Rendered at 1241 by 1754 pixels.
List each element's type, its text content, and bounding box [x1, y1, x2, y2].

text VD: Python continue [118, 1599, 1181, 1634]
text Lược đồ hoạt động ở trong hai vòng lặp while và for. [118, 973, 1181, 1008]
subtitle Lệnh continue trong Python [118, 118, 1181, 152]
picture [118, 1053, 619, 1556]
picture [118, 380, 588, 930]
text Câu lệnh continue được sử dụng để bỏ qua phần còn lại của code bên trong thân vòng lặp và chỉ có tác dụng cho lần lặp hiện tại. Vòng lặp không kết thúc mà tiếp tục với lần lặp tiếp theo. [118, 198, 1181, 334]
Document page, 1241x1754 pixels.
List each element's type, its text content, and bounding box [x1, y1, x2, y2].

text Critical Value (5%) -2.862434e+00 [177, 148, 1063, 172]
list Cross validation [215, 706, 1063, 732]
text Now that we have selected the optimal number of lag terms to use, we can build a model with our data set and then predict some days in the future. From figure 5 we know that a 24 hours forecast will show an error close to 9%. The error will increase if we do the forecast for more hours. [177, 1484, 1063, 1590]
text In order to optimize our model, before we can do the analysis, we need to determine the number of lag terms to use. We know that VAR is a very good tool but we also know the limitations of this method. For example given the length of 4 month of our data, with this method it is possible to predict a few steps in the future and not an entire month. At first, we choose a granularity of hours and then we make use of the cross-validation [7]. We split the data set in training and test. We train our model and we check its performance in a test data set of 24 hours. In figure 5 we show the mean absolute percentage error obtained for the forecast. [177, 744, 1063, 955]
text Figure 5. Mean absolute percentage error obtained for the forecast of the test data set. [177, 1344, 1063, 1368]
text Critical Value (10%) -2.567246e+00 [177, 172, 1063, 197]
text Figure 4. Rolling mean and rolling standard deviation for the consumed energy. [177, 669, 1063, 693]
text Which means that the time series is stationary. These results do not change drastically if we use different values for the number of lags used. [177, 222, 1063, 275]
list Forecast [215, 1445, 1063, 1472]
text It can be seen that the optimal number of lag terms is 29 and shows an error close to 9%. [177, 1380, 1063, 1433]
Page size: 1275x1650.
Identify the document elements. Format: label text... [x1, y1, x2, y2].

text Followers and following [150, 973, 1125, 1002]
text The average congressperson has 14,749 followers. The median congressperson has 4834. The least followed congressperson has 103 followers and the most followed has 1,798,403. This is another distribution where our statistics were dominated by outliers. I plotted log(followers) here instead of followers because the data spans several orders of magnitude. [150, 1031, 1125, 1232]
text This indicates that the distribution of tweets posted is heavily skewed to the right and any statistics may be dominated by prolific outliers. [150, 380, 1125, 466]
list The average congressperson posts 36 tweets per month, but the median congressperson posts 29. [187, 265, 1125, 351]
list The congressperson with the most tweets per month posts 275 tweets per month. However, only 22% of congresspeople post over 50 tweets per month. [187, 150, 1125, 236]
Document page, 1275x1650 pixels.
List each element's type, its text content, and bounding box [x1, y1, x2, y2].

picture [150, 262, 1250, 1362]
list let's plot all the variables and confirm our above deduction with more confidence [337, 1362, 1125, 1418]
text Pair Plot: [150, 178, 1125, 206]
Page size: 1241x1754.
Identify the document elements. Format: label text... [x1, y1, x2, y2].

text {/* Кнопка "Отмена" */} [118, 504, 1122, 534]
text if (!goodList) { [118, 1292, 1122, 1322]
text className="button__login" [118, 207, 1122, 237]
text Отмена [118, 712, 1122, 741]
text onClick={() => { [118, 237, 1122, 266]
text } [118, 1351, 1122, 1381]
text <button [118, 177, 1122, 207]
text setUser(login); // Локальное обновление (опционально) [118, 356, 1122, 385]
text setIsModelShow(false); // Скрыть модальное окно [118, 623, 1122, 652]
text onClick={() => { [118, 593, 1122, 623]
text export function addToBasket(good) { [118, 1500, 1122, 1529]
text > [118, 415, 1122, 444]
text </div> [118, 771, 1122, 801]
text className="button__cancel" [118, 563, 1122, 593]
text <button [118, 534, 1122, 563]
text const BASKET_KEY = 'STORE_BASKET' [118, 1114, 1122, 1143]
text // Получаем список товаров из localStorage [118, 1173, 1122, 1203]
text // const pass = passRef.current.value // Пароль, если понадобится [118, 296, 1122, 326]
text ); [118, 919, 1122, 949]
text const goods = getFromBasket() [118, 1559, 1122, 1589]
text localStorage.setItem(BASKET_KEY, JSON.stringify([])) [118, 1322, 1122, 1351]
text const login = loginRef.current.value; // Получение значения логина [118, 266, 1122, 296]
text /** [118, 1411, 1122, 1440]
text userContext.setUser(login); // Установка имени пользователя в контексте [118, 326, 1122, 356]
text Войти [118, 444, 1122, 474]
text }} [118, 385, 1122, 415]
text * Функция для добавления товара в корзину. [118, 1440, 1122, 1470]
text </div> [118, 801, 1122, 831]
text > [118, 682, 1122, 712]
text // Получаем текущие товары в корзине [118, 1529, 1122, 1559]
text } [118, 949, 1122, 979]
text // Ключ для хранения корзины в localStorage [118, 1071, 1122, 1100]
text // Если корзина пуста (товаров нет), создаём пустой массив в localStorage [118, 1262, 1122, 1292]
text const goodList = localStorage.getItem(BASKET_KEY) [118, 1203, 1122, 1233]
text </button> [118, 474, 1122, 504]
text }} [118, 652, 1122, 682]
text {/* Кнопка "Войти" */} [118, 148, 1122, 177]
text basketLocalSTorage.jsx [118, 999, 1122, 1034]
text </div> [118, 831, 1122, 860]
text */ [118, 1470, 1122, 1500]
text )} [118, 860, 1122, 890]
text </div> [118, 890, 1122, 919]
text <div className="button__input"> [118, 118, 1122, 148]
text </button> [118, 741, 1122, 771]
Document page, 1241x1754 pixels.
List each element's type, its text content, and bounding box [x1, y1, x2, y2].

WHAT YOU ARE ASKED TO DO => Copy each line of the data above exactly as it appears.

EXERCISE SOLUTION =>
Rendered at 1241 by 1754 pixels.
List each element's type, its text content, and bounding box [x1, y1, x2, y2].

text VD: Python continue [118, 1599, 1181, 1634]
text Lược đồ hoạt động ở trong hai vòng lặp while và for. [118, 973, 1181, 1008]
subtitle Lệnh continue trong Python [118, 118, 1181, 152]
picture [118, 1053, 619, 1556]
picture [118, 380, 588, 930]
text Câu lệnh continue được sử dụng để bỏ qua phần còn lại của code bên trong thân vòng lặp và chỉ có tác dụng cho lần lặp hiện tại. Vòng lặp không kết thúc mà tiếp tục với lần lặp tiếp theo. [118, 198, 1181, 334]
Document page, 1241x1754 pixels.
List each element's type, its text content, and bounding box [x1, y1, x2, y2].

text Critical Value (5%) -2.862434e+00 [177, 148, 1063, 172]
list Cross validation [215, 706, 1063, 732]
text Now that we have selected the optimal number of lag terms to use, we can build a model with our data set and then predict some days in the future. From figure 5 we know that a 24 hours forecast will show an error close to 9%. The error will increase if we do the forecast for more hours. [177, 1484, 1063, 1590]
text In order to optimize our model, before we can do the analysis, we need to determine the number of lag terms to use. We know that VAR is a very good tool but we also know the limitations of this method. For example given the length of 4 month of our data, with this method it is possible to predict a few steps in the future and not an entire month. At first, we choose a granularity of hours and then we make use of the cross-validation [7]. We split the data set in training and test. We train our model and we check its performance in a test data set of 24 hours. In figure 5 we show the mean absolute percentage error obtained for the forecast. [177, 744, 1063, 955]
text Figure 5. Mean absolute percentage error obtained for the forecast of the test data set. [177, 1344, 1063, 1368]
text Critical Value (10%) -2.567246e+00 [177, 172, 1063, 197]
text Figure 4. Rolling mean and rolling standard deviation for the consumed energy. [177, 669, 1063, 693]
text Which means that the time series is stationary. These results do not change drastically if we use different values for the number of lags used. [177, 222, 1063, 275]
list Forecast [215, 1445, 1063, 1472]
text It can be seen that the optimal number of lag terms is 29 and shows an error close to 9%. [177, 1380, 1063, 1433]
Page size: 1275x1650.
Identify the document elements. Format: label text... [x1, y1, x2, y2].

text Followers and following [150, 973, 1125, 1002]
text The average congressperson has 14,749 followers. The median congressperson has 4834. The least followed congressperson has 103 followers and the most followed has 1,798,403. This is another distribution where our statistics were dominated by outliers. I plotted log(followers) here instead of followers because the data spans several orders of magnitude. [150, 1031, 1125, 1232]
text This indicates that the distribution of tweets posted is heavily skewed to the right and any statistics may be dominated by prolific outliers. [150, 380, 1125, 466]
list The average congressperson posts 36 tweets per month, but the median congressperson posts 29. [187, 265, 1125, 351]
list The congressperson with the most tweets per month posts 275 tweets per month. However, only 22% of congresspeople post over 50 tweets per month. [187, 150, 1125, 236]
Document page, 1275x1650 pixels.
List each element's type, its text content, and bounding box [x1, y1, x2, y2].

picture [150, 262, 1250, 1362]
list let's plot all the variables and confirm our above deduction with more confidence [337, 1362, 1125, 1418]
text Pair Plot: [150, 178, 1125, 206]
Page size: 1241x1754.
Identify the document elements. Format: label text... [x1, y1, x2, y2].

text {/* Кнопка "Отмена" */} [118, 504, 1122, 534]
text if (!goodList) { [118, 1292, 1122, 1322]
text className="button__login" [118, 207, 1122, 237]
text Отмена [118, 712, 1122, 741]
text onClick={() => { [118, 237, 1122, 266]
text } [118, 1351, 1122, 1381]
text <button [118, 177, 1122, 207]
text setUser(login); // Локальное обновление (опционально) [118, 356, 1122, 385]
text setIsModelShow(false); // Скрыть модальное окно [118, 623, 1122, 652]
text onClick={() => { [118, 593, 1122, 623]
text export function addToBasket(good) { [118, 1500, 1122, 1529]
text > [118, 415, 1122, 444]
text </div> [118, 771, 1122, 801]
text className="button__cancel" [118, 563, 1122, 593]
text <button [118, 534, 1122, 563]
text const BASKET_KEY = 'STORE_BASKET' [118, 1114, 1122, 1143]
text // Получаем список товаров из localStorage [118, 1173, 1122, 1203]
text // const pass = passRef.current.value // Пароль, если понадобится [118, 296, 1122, 326]
text ); [118, 919, 1122, 949]
text const goods = getFromBasket() [118, 1559, 1122, 1589]
text localStorage.setItem(BASKET_KEY, JSON.stringify([])) [118, 1322, 1122, 1351]
text const login = loginRef.current.value; // Получение значения логина [118, 266, 1122, 296]
text /** [118, 1411, 1122, 1440]
text userContext.setUser(login); // Установка имени пользователя в контексте [118, 326, 1122, 356]
text Войти [118, 444, 1122, 474]
text }} [118, 385, 1122, 415]
text * Функция для добавления товара в корзину. [118, 1440, 1122, 1470]
text </div> [118, 801, 1122, 831]
text > [118, 682, 1122, 712]
text // Получаем текущие товары в корзине [118, 1529, 1122, 1559]
text } [118, 949, 1122, 979]
text // Ключ для хранения корзины в localStorage [118, 1071, 1122, 1100]
text // Если корзина пуста (товаров нет), создаём пустой массив в localStorage [118, 1262, 1122, 1292]
text const goodList = localStorage.getItem(BASKET_KEY) [118, 1203, 1122, 1233]
text </button> [118, 474, 1122, 504]
text }} [118, 652, 1122, 682]
text {/* Кнопка "Войти" */} [118, 148, 1122, 177]
text basketLocalSTorage.jsx [118, 999, 1122, 1034]
text </div> [118, 831, 1122, 860]
text */ [118, 1470, 1122, 1500]
text )} [118, 860, 1122, 890]
text </div> [118, 890, 1122, 919]
text <div className="button__input"> [118, 118, 1122, 148]
text </button> [118, 741, 1122, 771]
Document page, 1241x1754 pixels.
List each element's type, its text content, and bounding box [x1, y1, x2, y2].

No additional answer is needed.